Adam could still remember the eerie feeling he’d had as they had made their electric-torch-lit way down a narrow, spiral staircase all the way to the bottom, waited for Norman to fumble the metal tumblers of the lock into place and then to open the three-foot-thick steel door. Adam could remember thinking, what is this place? Late forties, was when Norman assumed it had been built. Or the early fifties. Sometime early in the Cold War anyway – and in such secrecy that not even the Bouchers had known about it until after the land reverted to their ownership in ’91.
The sheer size of it, that was what Adam could not get over. Here was a bunk room, still with green-painted metal bunk beds in it, still with a table and chairs in the corner. Here were the latrines, a room full of what looked like old radio equipment, a kitchen, a storeroom. Here was a boiler room, a room of sinks and shower stalls, a room with a table tennis table in it. Here was another, slightly larger sleeping area with two single beds in it. Perhaps the eeriest thing was that apart from Veronica, waiting up in the Range Rover for their return, not a single soul knew they were there or that this place even existed.
‘So what do you reckon?’ Adam had asked Ned. ‘Turn it into a nightclub? Put some decks here, see what we can do about ventilation?’
The look that Ned had given him was genuinely pitying.
Now, crossing past the open fireplace to the far end of the living room, Adam pressed once on a narrow handle-less door, painted to be totally unnoticeable unless you were looking for it. It opened to reveal a narrow space with a single broom in it. Once inside it, he stepped around the broom, and pushed in the same way on a second door at the end of the cupboard.

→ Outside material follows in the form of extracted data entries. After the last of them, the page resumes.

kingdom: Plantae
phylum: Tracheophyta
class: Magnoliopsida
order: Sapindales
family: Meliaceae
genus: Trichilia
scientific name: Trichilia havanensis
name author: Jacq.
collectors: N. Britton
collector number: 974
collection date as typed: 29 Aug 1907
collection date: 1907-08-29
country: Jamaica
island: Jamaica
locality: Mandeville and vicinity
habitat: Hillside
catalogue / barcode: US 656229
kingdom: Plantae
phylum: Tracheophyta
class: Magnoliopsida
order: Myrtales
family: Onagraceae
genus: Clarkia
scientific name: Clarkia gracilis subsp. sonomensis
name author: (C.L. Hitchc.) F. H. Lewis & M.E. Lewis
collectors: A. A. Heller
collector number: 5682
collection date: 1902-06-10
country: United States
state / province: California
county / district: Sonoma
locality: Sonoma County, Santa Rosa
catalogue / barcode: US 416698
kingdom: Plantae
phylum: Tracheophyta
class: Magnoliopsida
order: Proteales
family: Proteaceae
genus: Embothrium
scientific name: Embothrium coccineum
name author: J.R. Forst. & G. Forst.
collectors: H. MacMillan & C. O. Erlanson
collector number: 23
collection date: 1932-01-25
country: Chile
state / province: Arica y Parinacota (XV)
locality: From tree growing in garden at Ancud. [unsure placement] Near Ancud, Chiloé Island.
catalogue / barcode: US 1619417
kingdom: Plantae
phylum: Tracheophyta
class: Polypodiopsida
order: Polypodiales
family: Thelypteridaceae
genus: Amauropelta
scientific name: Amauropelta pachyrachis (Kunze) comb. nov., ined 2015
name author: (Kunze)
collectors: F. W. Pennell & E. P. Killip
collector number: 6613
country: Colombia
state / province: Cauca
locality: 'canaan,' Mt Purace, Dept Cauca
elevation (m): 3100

He thumbed the code into the metal tumblers and spun the handle. Just as he had watched Norman Boucher do all those years before, just as he had watched Ned do so often in the past few months. The door opened to reveal a familiar room of whirring servers and blinking lights. Wires and cables snaked up and down the walls, across the ceiling, along the various corridors that ran from this central room in all directions. In the centre of the room sat a huge leather couch – on top of which, Adam noted, was Ned’s open laptop. Next to the couch at one end was a fully stocked drinks cabinet, in front of it a long leather footstool.